---------- TEXTO DO DOCUMENTO ----------

Acima de tudo, certamente não é fácil identificar as responsabilidades quando se trata de um conflito que dura há 70 anos, como no caso de Israel e da Palestina. Ao longo dessas décadas foi se estratificando uma história marcada por injustiças e atos de violência perpetrados e sofridos por um lado e pelo outro, em que ambos foram ora vítimas ora algozes.
Neste momento é muito concreto o risco de cair na armadilha das simplificações e das polarizações que se cristalizaram durante décadas no contexto internacional e nos vários
Países em relação aos acontecimentos deste pedaço do Oriente Médio. A primeira delas é aquela binária, que coloca a alternativa seca entre "estar com o governo israelense ou com o Hamas, esquecendo, por exemplo, que os sujeitos envolvidos são muito mais numerosos, basta pensar na Autoridade Nacional Palestina, ou identificando indevidamente todos os palestinos com as escolhas violentas feitas pelo Hamas ou todos os israelenses com as decisões do seu Governo.
Por outro lado, muitas vezes as polarizações presentes dentro de um país em relação à situação árabe-israelense são o espelho de tensões e divisões que existem na realidade política e social local, em vez de expressar um ponto de vista baseado na consideração atenta ao que aconteceu ao longo dos anos em Israel e na Palestina. Por isso seria interessante perguntar: por que aquela parte política, aquela realidade da sociedade civil, tem mais empatia por um lado ou pelo outro? Apoiam-se os israelenses por serem considerados mais próximos de nós no plano cultural? Por que foram ‘guetizados’ e vítimas de racismo ao longo da história? Fica-se do lado palestinos por estarem entre os povos mais pobres do mundo? Ou pelo fato de seu desejo de ter uma terra não conseguir encontrar uma resposta concreta? Buscar respostas para essas perguntas pode lançar alguma luz sobre as posições que são apoiadas conforme o momento e, ao fazê-lo, ajudar a tomar consciência das próprias convicções. Não será um exercício que ajudará diretamente a superar a atual crise entre Israel e a Palestina, mas permitir-nos-á estar mais conscientes e lúcidos nesta conjuntura histórica, bem como noutros contextos que nos são mais próximos e nos quais corremos o risco de escorregar nas polarizações. Dessa forma, podem ser desmanteladas as dinâmicas que alimentam as visões preconcebidas e ideológicas que dificultam os processos de diálogo necessários para construir a convivência e a paz.

---------- INFORMAÇÕES ----------

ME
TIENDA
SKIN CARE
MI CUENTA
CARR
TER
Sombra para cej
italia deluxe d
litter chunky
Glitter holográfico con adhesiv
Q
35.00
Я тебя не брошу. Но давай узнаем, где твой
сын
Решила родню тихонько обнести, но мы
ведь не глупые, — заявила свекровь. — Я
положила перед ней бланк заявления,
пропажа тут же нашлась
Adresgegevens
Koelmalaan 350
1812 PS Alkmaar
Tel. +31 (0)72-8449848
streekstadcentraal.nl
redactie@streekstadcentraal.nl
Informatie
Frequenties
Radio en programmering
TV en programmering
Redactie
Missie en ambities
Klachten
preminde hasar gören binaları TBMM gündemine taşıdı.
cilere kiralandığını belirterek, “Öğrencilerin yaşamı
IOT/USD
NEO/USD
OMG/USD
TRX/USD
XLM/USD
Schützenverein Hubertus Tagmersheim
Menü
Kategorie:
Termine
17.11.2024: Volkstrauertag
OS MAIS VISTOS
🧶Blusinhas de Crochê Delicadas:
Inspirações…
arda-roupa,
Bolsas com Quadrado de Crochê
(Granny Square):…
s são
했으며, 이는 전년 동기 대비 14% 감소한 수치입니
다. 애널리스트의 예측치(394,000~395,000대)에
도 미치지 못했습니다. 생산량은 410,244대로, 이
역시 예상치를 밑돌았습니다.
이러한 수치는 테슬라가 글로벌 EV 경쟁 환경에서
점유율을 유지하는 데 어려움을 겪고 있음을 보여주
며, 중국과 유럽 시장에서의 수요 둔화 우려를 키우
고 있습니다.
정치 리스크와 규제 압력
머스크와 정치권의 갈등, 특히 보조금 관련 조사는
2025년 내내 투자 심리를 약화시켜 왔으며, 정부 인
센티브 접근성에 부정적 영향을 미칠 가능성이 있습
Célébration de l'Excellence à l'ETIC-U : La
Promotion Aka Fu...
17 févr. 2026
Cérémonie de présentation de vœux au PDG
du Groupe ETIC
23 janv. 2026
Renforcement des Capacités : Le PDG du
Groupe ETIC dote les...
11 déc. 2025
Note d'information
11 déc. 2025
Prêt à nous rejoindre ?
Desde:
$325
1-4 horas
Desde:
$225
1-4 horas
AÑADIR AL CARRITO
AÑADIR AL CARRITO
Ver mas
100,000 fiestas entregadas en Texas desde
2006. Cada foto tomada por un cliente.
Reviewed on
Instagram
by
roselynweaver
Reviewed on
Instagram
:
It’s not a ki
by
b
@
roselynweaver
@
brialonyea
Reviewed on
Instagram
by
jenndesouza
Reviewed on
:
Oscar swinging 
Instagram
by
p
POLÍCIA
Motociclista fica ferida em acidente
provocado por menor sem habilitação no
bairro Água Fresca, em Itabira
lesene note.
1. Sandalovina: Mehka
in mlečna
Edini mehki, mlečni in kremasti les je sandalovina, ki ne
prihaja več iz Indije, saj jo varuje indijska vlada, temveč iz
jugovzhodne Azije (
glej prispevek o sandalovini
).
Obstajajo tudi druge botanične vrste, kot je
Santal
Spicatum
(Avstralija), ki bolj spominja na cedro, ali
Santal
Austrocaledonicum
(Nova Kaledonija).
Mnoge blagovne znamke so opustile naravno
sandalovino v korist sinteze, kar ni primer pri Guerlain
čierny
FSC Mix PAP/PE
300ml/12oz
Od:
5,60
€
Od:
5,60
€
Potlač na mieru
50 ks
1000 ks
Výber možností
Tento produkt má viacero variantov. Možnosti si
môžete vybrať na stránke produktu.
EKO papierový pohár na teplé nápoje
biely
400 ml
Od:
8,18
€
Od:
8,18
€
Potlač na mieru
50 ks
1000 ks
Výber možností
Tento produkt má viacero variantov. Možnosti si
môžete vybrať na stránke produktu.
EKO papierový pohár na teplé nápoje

----------

**TAREFAS SOLICITADAS:**
**1.** Redigite as linhas dos registros, do começo até a linha que contém "OS MAIS VISTOS", incluindo esta.
**2.** Escreva a continuação do texto sobre as polarizações em torno do conflito entre Israel e a Palestina, a partir do ponto em que ele termina.

**RESPOSTAS:**
**1.**
ME
TIENDA
SKIN CARE
MI CUENTA
CARR
TER
Sombra para cej
italia deluxe d
litter chunky
Glitter holográfico con adhesiv
Q
35.00
Я тебя не брошу. Но давай узнаем, где твой
сын
Решила родню тихонько обнести, но мы
ведь не глупые, — заявила свекровь. — Я
положила перед ней бланк заявления,
пропажа тут же нашлась
Adresgegevens
Koelmalaan 350
1812 PS Alkmaar
Tel. +31 (0)72-8449848
streekstadcentraal.nl
redactie@streekstadcentraal.nl
Informatie
Frequenties
Radio en programmering
TV en programmering
Redactie
Missie en ambities
Klachten
preminde hasar gören binaları TBMM gündemine taşıdı.
cilere kiralandığını belirterek, “Öğrencilerin yaşamı
IOT/USD
NEO/USD
OMG/USD
TRX/USD
XLM/USD
Schützenverein Hubertus Tagmersheim
Menü
Kategorie:
Termine
17.11.2024: Volkstrauertag
OS MAIS VISTOS

**2.**
Nesta guerra, que segundo Benjamin Netanyahu será “longa e difícil”, parece que todas as partes aceitaram que os civis são “dispensáveis”. São o dano colateral da violência bélica que efetivamente viola um dos princípios básicos do direito humanitário internacional, elaborado nos últimos cem anos para proteger a população indefesa e evitar inúmeras mortes. A outra pedra angular é o critério da "proporcionalidade", segundo o qual também as ações são dirigidas contra objetivos militares não podem causar danos excessivos ou desproporcionais aos civis em relação ao objetivo militar definido.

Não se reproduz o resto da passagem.